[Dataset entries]
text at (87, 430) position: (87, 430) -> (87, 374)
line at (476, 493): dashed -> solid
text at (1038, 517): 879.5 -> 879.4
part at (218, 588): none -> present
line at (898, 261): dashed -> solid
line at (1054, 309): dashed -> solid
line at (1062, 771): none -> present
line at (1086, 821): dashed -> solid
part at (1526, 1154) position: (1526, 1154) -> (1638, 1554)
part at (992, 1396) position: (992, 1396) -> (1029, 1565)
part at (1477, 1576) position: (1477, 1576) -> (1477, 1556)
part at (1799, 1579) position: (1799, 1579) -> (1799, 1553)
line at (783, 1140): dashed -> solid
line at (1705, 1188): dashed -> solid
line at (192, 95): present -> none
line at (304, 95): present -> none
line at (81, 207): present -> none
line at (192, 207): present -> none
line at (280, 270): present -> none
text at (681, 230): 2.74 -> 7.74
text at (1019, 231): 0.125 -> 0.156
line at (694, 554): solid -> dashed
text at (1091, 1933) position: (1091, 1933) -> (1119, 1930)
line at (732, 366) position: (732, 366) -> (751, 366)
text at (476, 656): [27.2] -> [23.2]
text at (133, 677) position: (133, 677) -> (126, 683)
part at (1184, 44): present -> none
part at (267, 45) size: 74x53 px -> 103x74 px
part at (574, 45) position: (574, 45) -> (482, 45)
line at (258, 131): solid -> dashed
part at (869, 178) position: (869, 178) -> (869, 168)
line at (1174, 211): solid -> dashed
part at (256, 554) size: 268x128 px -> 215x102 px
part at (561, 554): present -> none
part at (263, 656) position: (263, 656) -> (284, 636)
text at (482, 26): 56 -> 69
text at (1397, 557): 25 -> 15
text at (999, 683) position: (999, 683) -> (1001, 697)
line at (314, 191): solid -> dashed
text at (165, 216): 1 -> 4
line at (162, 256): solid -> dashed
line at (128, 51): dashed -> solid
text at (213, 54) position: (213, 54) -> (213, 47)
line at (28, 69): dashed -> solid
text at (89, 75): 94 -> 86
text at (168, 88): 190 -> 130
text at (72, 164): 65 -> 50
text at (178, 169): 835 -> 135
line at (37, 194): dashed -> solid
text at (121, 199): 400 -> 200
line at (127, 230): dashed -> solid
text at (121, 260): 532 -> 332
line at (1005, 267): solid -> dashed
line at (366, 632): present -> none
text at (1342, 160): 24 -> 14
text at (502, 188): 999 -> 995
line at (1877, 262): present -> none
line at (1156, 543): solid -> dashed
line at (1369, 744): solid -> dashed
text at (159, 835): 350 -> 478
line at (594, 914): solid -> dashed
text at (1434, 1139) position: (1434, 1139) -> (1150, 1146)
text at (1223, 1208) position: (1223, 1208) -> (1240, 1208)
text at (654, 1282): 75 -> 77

Task brief
Express the rows from the very first line up to and including the line with "part at (561, 554): present -> none" as a JSON list of strings, one string per line, omitting blank lines.

Solution to the exercise
[
  "text at (87, 430) position: (87, 430) -> (87, 374)",
  "line at (476, 493): dashed -> solid",
  "text at (1038, 517): 879.5 -> 879.4",
  "part at (218, 588): none -> present",
  "line at (898, 261): dashed -> solid",
  "line at (1054, 309): dashed -> solid",
  "line at (1062, 771): none -> present",
  "line at (1086, 821): dashed -> solid",
  "part at (1526, 1154) position: (1526, 1154) -> (1638, 1554)",
  "part at (992, 1396) position: (992, 1396) -> (1029, 1565)",
  "part at (1477, 1576) position: (1477, 1576) -> (1477, 1556)",
  "part at (1799, 1579) position: (1799, 1579) -> (1799, 1553)",
  "line at (783, 1140): dashed -> solid",
  "line at (1705, 1188): dashed -> solid",
  "line at (192, 95): present -> none",
  "line at (304, 95): present -> none",
  "line at (81, 207): present -> none",
  "line at (192, 207): present -> none",
  "line at (280, 270): present -> none",
  "text at (681, 230): 2.74 -> 7.74",
  "text at (1019, 231): 0.125 -> 0.156",
  "line at (694, 554): solid -> dashed",
  "text at (1091, 1933) position: (1091, 1933) -> (1119, 1930)",
  "line at (732, 366) position: (732, 366) -> (751, 366)",
  "text at (476, 656): [27.2] -> [23.2]",
  "text at (133, 677) position: (133, 677) -> (126, 683)",
  "part at (1184, 44): present -> none",
  "part at (267, 45) size: 74x53 px -> 103x74 px",
  "part at (574, 45) position: (574, 45) -> (482, 45)",
  "line at (258, 131): solid -> dashed",
  "part at (869, 178) position: (869, 178) -> (869, 168)",
  "line at (1174, 211): solid -> dashed",
  "part at (256, 554) size: 268x128 px -> 215x102 px",
  "part at (561, 554): present -> none"
]